Some people steered a middle course, neither being wary of their health nor living a life of dissipation. They walked around carrying flowers or fragrant herbs, which they held to their noses, thinking that it would provide some comfort against the air which reeked with the stench of the dead and dying.
Yet others, the most sound of judgement, perhaps, felt that the best medicine was to flee; a multitude of men and women deserted the city, their houses, their estates, their families, their goods, and went into voluntary exile, fled to the country, hoping that God would not pursue them with His wrath, but would only destroy those who stayed behind.

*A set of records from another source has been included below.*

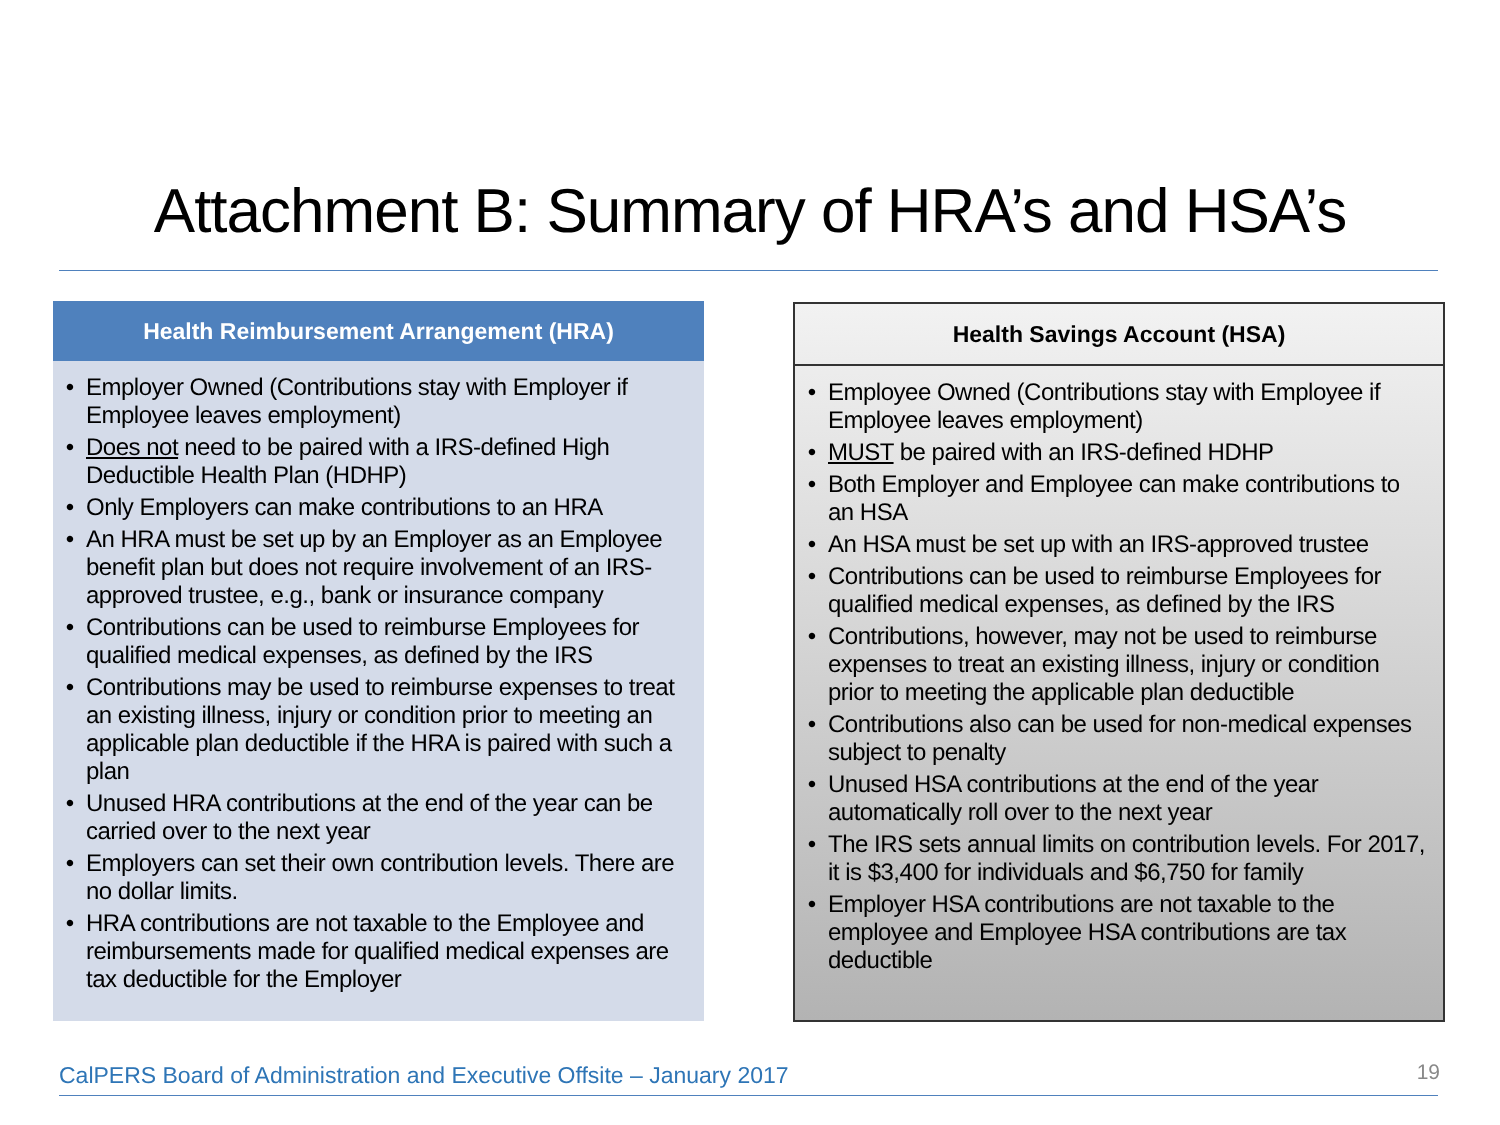Attachment B: Summary of HRA’s and HSA’s
Health Reimbursement Arrangement (HRA)
Employer Owned (Contributions stay with Employer if Employee leaves employment)
Does not need to be paired with a IRS-defined High Deductible Health Plan (HDHP)
Only Employers can make contributions to an HRA
An HRA must be set up by an Employer as an Employee benefit plan but does not require involvement of an IRS-approved trustee, e.g., bank or insurance company
Contributions can be used to reimburse Employees for qualified medical expenses, as defined by the IRS
Contributions may be used to reimburse expenses to treat an existing illness, injury or condition prior to meeting an applicable plan deductible if the HRA is paired with such a plan
Unused HRA contributions at the end of the year can be carried over to the next year
Employers can set their own contribution levels. There are no dollar limits.
HRA contributions are not taxable to the Employee and reimbursements made for qualified medical expenses are tax deductible for the Employer
Health Savings Account (HSA)
Employee Owned (Contributions stay with Employee if Employee leaves employment)
MUST be paired with an IRS-defined HDHP
Both Employer and Employee can make contributions to an HSA
An HSA must be set up with an IRS-approved trustee
Contributions can be used to reimburse Employees for qualified medical expenses, as defined by the IRS
Contributions, however, may not be used to reimburse expenses to treat an existing illness, injury or condition prior to meeting the applicable plan deductible
Contributions also can be used for non-medical expenses subject to penalty
Unused HSA contributions at the end of the year automatically roll over to the next year
The IRS sets annual limits on contribution levels. For 2017, it is $3,400 for individuals and $6,750 for family
Employer HSA contributions are not taxable to the employee and Employee HSA contributions are tax deductible
CalPERS Board of Administration and Executive Offsite – January 2017
19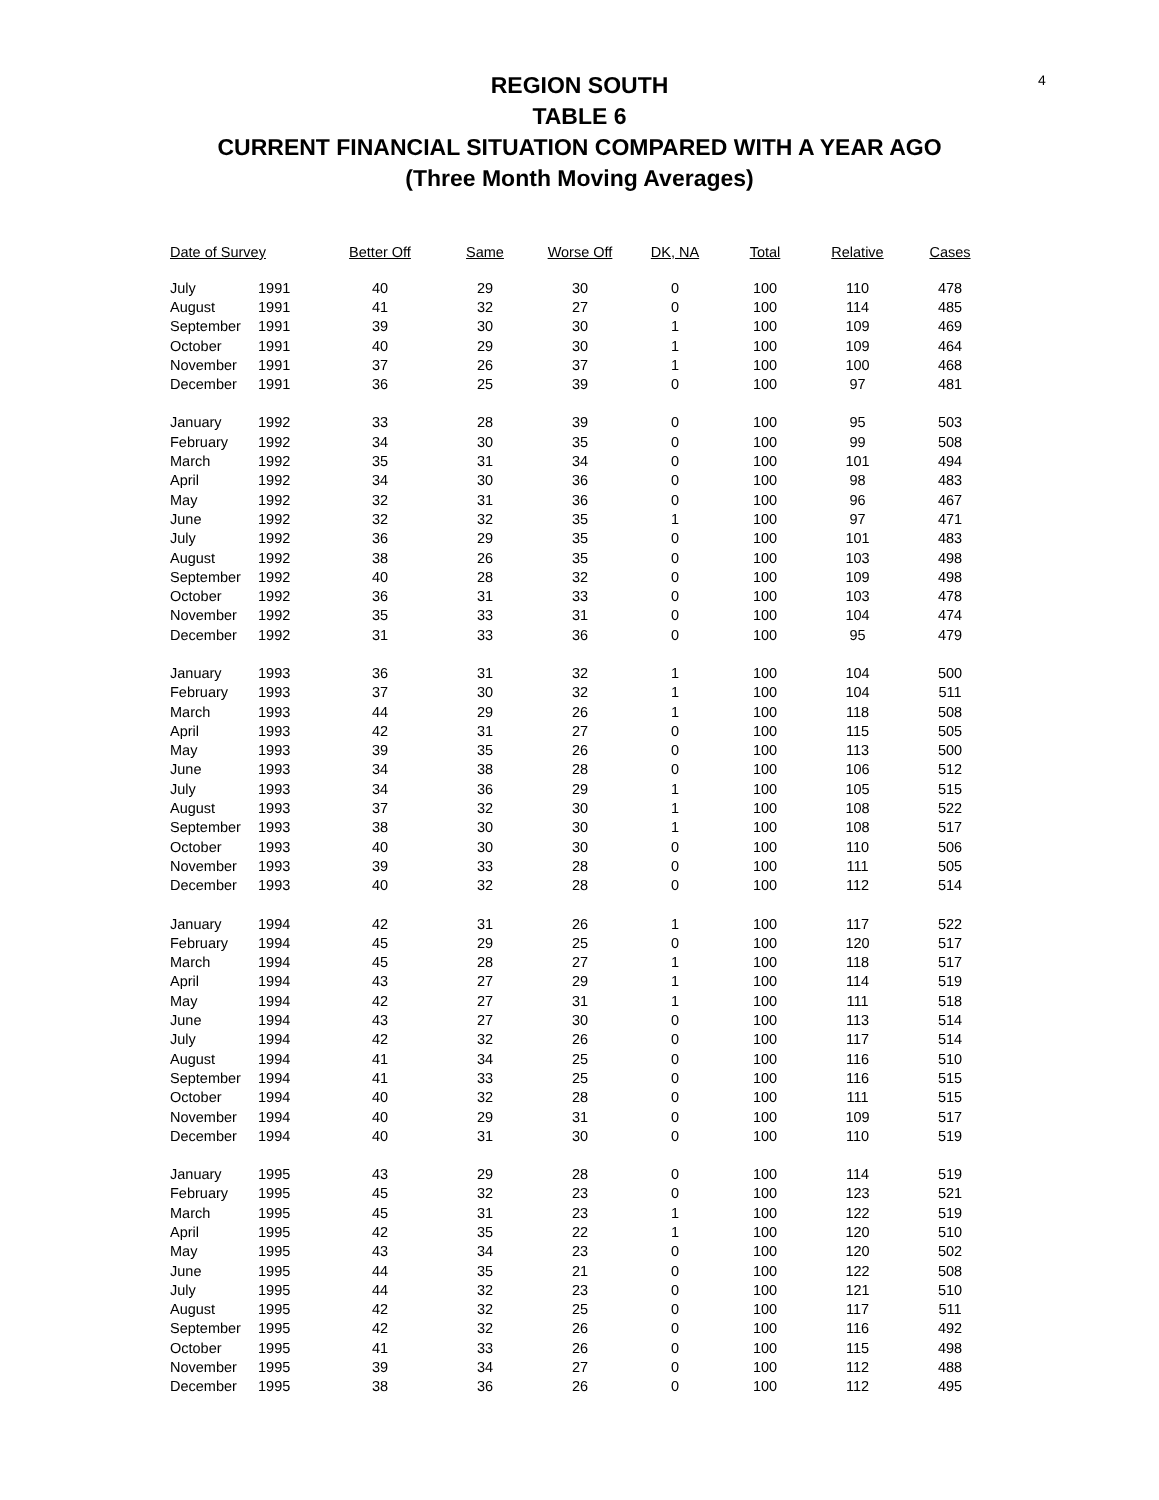4
REGION SOUTH
TABLE 6
CURRENT FINANCIAL SITUATION COMPARED WITH A YEAR AGO
(Three Month Moving Averages)
| Date of Survey | | Better Off | Same | Worse Off | DK, NA | Total | Relative | Cases |
| --- | --- | --- | --- | --- | --- | --- | --- | --- |
| July | 1991 | 40 | 29 | 30 | 0 | 100 | 110 | 478 |
| August | 1991 | 41 | 32 | 27 | 0 | 100 | 114 | 485 |
| September | 1991 | 39 | 30 | 30 | 1 | 100 | 109 | 469 |
| October | 1991 | 40 | 29 | 30 | 1 | 100 | 109 | 464 |
| November | 1991 | 37 | 26 | 37 | 1 | 100 | 100 | 468 |
| December | 1991 | 36 | 25 | 39 | 0 | 100 | 97 | 481 |
| January | 1992 | 33 | 28 | 39 | 0 | 100 | 95 | 503 |
| February | 1992 | 34 | 30 | 35 | 0 | 100 | 99 | 508 |
| March | 1992 | 35 | 31 | 34 | 0 | 100 | 101 | 494 |
| April | 1992 | 34 | 30 | 36 | 0 | 100 | 98 | 483 |
| May | 1992 | 32 | 31 | 36 | 0 | 100 | 96 | 467 |
| June | 1992 | 32 | 32 | 35 | 1 | 100 | 97 | 471 |
| July | 1992 | 36 | 29 | 35 | 0 | 100 | 101 | 483 |
| August | 1992 | 38 | 26 | 35 | 0 | 100 | 103 | 498 |
| September | 1992 | 40 | 28 | 32 | 0 | 100 | 109 | 498 |
| October | 1992 | 36 | 31 | 33 | 0 | 100 | 103 | 478 |
| November | 1992 | 35 | 33 | 31 | 0 | 100 | 104 | 474 |
| December | 1992 | 31 | 33 | 36 | 0 | 100 | 95 | 479 |
| January | 1993 | 36 | 31 | 32 | 1 | 100 | 104 | 500 |
| February | 1993 | 37 | 30 | 32 | 1 | 100 | 104 | 511 |
| March | 1993 | 44 | 29 | 26 | 1 | 100 | 118 | 508 |
| April | 1993 | 42 | 31 | 27 | 0 | 100 | 115 | 505 |
| May | 1993 | 39 | 35 | 26 | 0 | 100 | 113 | 500 |
| June | 1993 | 34 | 38 | 28 | 0 | 100 | 106 | 512 |
| July | 1993 | 34 | 36 | 29 | 1 | 100 | 105 | 515 |
| August | 1993 | 37 | 32 | 30 | 1 | 100 | 108 | 522 |
| September | 1993 | 38 | 30 | 30 | 1 | 100 | 108 | 517 |
| October | 1993 | 40 | 30 | 30 | 0 | 100 | 110 | 506 |
| November | 1993 | 39 | 33 | 28 | 0 | 100 | 111 | 505 |
| December | 1993 | 40 | 32 | 28 | 0 | 100 | 112 | 514 |
| January | 1994 | 42 | 31 | 26 | 1 | 100 | 117 | 522 |
| February | 1994 | 45 | 29 | 25 | 0 | 100 | 120 | 517 |
| March | 1994 | 45 | 28 | 27 | 1 | 100 | 118 | 517 |
| April | 1994 | 43 | 27 | 29 | 1 | 100 | 114 | 519 |
| May | 1994 | 42 | 27 | 31 | 1 | 100 | 111 | 518 |
| June | 1994 | 43 | 27 | 30 | 0 | 100 | 113 | 514 |
| July | 1994 | 42 | 32 | 26 | 0 | 100 | 117 | 514 |
| August | 1994 | 41 | 34 | 25 | 0 | 100 | 116 | 510 |
| September | 1994 | 41 | 33 | 25 | 0 | 100 | 116 | 515 |
| October | 1994 | 40 | 32 | 28 | 0 | 100 | 111 | 515 |
| November | 1994 | 40 | 29 | 31 | 0 | 100 | 109 | 517 |
| December | 1994 | 40 | 31 | 30 | 0 | 100 | 110 | 519 |
| January | 1995 | 43 | 29 | 28 | 0 | 100 | 114 | 519 |
| February | 1995 | 45 | 32 | 23 | 0 | 100 | 123 | 521 |
| March | 1995 | 45 | 31 | 23 | 1 | 100 | 122 | 519 |
| April | 1995 | 42 | 35 | 22 | 1 | 100 | 120 | 510 |
| May | 1995 | 43 | 34 | 23 | 0 | 100 | 120 | 502 |
| June | 1995 | 44 | 35 | 21 | 0 | 100 | 122 | 508 |
| July | 1995 | 44 | 32 | 23 | 0 | 100 | 121 | 510 |
| August | 1995 | 42 | 32 | 25 | 0 | 100 | 117 | 511 |
| September | 1995 | 42 | 32 | 26 | 0 | 100 | 116 | 492 |
| October | 1995 | 41 | 33 | 26 | 0 | 100 | 115 | 498 |
| November | 1995 | 39 | 34 | 27 | 0 | 100 | 112 | 488 |
| December | 1995 | 38 | 36 | 26 | 0 | 100 | 112 | 495 |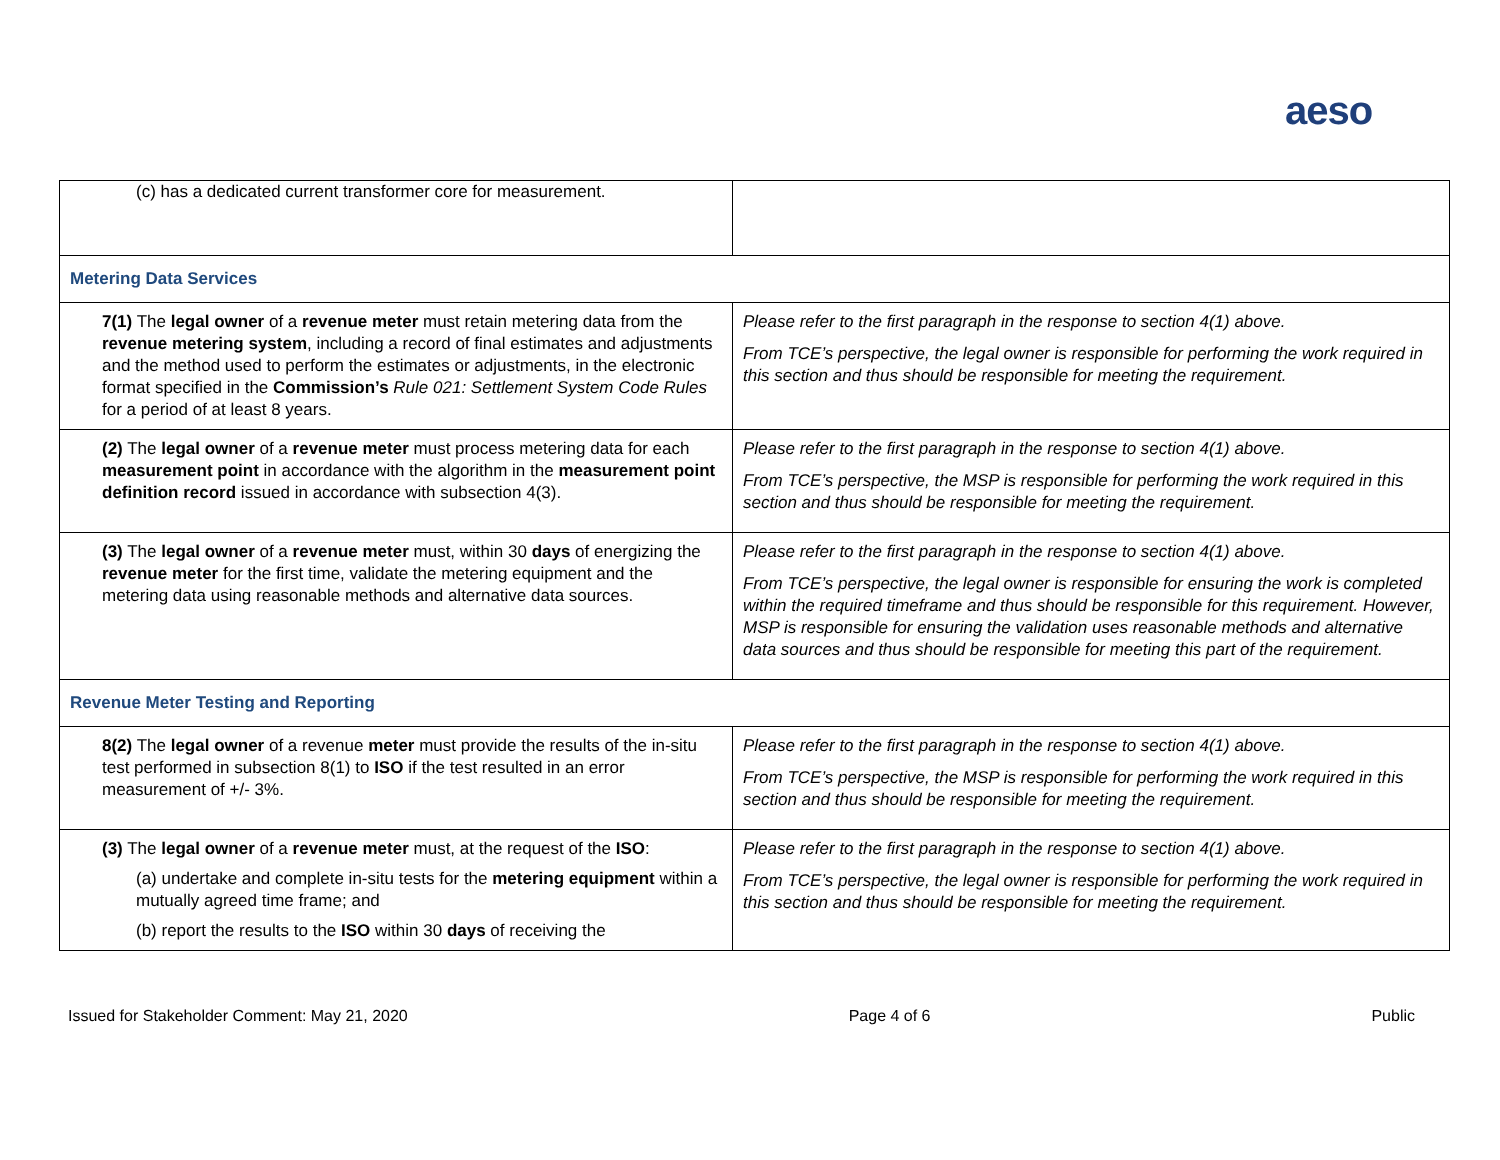aeso
| (c) has a dedicated current transformer core for measurement. | |
| Metering Data Services | |
| 7(1) The legal owner of a revenue meter must retain metering data from the revenue metering system , including a record of final estimates and adjustments and the method used to perform the estimates or adjustments, in the electronic format specified in the Commission’s Rule 021: Settlement System Code Rules for a period of at least 8 years. | Please refer to the first paragraph in the response to section 4(1) above. From TCE’s perspective, the legal owner is responsible for performing the work required in this section and thus should be responsible for meeting the requirement. |
| (2) The legal owner of a revenue meter must process metering data for each measurement point in accordance with the algorithm in the measurement point definition record issued in accordance with subsection 4(3). | Please refer to the first paragraph in the response to section 4(1) above. From TCE’s perspective, the MSP is responsible for performing the work required in this section and thus should be responsible for meeting the requirement. |
| (3) The legal owner of a revenue meter must, within 30 days of energizing the revenue meter for the first time, validate the metering equipment and the metering data using reasonable methods and alternative data sources. | Please refer to the first paragraph in the response to section 4(1) above. From TCE’s perspective, the legal owner is responsible for ensuring the work is completed within the required timeframe and thus should be responsible for this requirement. However, MSP is responsible for ensuring the validation uses reasonable methods and alternative data sources and thus should be responsible for meeting this part of the requirement. |
| Revenue Meter Testing and Reporting | |
| 8(2) The legal owner of a revenue meter must provide the results of the in-situ test performed in subsection 8(1) to ISO if the test resulted in an error measurement of +/- 3%. | Please refer to the first paragraph in the response to section 4(1) above. From TCE’s perspective, the MSP is responsible for performing the work required in this section and thus should be responsible for meeting the requirement. |
| (3) The legal owner of a revenue meter must, at the request of the ISO : (a) undertake and complete in-situ tests for the metering equipment within a mutually agreed time frame; and (b) report the results to the ISO within 30 days of receiving the | Please refer to the first paragraph in the response to section 4(1) above. From TCE’s perspective, the legal owner is responsible for performing the work required in this section and thus should be responsible for meeting the requirement. |
Issued for Stakeholder Comment: May 21, 2020 Page 4 of 6 Public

Whatever course of action people took, many died. Citizen avoided citizen, neighbours lost all feeling for each other, families met only rarely; so afraid were people of this disease, that brother forsook brother, nephew uncle, brother sister, and often husbands their wives; what’s more, scarcely believable, is that parents abandoned their children, and left them to their fate, as if they had belonged to strangers. The huge numbers of sick had no choice but to rely on the charity of what few friends they had left, or servants, who demanded high wages for their care, (despite not being qualified) and who merely looked after the immediate wants of the sick, and watched them die; they very often died too. There were so few people left to care for the sick that no woman, however fair or wellborn she might be, shrank, when stricken with the dis
ease, from the ministrations of a man, and willingly exposed to him every part of her body; some received the man’s physical attention rather than medical aid. Possibly, with better care, some may have survived, but the combination of so virulent a plague and such poor medical aid resulted in huge mortality, with deaths taking place day and night; those who witnessed it – or even heard about it second hand – were struck dumb with amazement.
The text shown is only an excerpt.